Currently, the website seems down though?

EDIT: the results are ... not what I expected. They are similar in some sense, but I wouldn't consider them "musically" similar. It's like each of the recommendations has something similar, whether the drums, the baseline or the voice. But none of them feel similar in the whole.

It's as if similarity is measured with an L2-norm in a high-dimensional embedding space, instead of cosine similarity? Did you experiment with different scoring metrics in semantic search? I would recommend cosine similarity, if this is an embedding space trained with neural networks, whether with a contrastive loss or with a gaussian prior.

The results do sound very similar, which is interesting from a philosophical point of view: after searching all my favorite songs, I liked not one similar sounding result. What makes one enjoy art vs. not? There's clearly more to it than how something "sounds."

A good chance OP is going to hear from Apple legal, Apple recruiting, or both =) But cool project!
————
*REQUIRED ACTIONS*
[A] In the forum thread about song recommendations, which scoring metric does the commenter recommend for semantic search?
[B] Reproduce the passage of the forum thread that begins at the words "EDIT: the results" and stops after the words "a gaussian prior.".
————
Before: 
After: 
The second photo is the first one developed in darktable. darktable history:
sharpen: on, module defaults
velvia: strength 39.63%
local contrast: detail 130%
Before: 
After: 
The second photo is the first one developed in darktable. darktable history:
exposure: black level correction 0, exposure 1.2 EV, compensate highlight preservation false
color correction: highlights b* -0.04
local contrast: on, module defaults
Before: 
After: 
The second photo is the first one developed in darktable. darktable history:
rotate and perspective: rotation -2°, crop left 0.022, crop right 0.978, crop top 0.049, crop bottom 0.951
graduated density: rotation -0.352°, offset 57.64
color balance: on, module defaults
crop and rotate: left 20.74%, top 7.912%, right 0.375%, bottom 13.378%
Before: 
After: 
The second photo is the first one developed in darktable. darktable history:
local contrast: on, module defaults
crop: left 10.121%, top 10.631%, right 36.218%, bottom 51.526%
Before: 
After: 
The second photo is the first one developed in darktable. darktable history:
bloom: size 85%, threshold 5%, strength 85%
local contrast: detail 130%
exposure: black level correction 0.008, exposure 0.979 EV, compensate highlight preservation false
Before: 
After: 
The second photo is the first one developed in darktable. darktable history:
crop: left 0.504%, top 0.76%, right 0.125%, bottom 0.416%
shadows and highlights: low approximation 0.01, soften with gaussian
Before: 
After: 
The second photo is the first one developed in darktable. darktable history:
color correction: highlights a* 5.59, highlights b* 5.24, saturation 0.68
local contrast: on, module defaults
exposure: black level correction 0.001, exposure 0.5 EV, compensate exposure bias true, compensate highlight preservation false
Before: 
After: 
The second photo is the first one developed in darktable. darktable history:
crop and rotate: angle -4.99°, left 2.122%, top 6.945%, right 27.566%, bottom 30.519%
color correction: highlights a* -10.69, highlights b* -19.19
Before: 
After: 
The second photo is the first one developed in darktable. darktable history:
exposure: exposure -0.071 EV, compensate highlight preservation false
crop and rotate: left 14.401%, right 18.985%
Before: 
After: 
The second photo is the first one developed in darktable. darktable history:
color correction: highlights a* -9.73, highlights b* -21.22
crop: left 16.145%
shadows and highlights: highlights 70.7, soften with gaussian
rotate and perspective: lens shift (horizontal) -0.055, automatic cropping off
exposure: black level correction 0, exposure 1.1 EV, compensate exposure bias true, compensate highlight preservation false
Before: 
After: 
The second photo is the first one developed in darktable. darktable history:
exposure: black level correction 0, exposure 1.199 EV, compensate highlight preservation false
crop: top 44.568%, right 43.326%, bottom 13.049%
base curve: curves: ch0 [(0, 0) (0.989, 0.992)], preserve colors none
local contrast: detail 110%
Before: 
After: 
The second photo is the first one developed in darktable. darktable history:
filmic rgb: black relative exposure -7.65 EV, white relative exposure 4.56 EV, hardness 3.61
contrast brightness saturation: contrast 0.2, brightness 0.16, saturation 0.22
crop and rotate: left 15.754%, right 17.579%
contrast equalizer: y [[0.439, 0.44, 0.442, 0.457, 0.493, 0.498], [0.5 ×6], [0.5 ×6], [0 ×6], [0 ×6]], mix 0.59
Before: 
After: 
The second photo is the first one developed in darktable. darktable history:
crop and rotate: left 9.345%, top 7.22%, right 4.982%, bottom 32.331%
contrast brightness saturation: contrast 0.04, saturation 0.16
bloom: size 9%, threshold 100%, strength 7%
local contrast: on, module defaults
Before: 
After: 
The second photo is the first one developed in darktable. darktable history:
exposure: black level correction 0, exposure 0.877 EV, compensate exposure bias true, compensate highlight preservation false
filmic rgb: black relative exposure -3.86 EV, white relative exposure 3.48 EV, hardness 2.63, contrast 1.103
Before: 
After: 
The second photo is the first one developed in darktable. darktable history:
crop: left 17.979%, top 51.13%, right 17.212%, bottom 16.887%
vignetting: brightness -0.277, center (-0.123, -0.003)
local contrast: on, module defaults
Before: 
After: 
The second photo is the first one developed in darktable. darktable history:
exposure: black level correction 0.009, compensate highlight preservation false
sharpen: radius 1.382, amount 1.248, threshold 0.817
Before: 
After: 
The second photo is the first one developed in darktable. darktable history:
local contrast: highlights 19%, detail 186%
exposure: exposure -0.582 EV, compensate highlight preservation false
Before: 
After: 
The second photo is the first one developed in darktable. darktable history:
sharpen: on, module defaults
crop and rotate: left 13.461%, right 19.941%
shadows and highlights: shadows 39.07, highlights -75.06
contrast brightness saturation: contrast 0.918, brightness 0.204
————
*TASK-BY-TASK RESULTS*
[A] Cosine similarity.

[B]
EDIT: the results are ... not what I expected. They are similar in some sense, but I wouldn't consider them "musically" similar. It's like each of the recommendations has something similar, whether the drums, the baseline or the voice. But none of them feel similar in the whole.

It's as if similarity is measured with an L2-norm in a high-dimensional embedding space, instead of cosine similarity? Did you experiment with different scoring metrics in semantic search? I would recommend cosine similarity, if this is an embedding space trained with neural networks, whether with a contrastive loss or with a gaussian prior.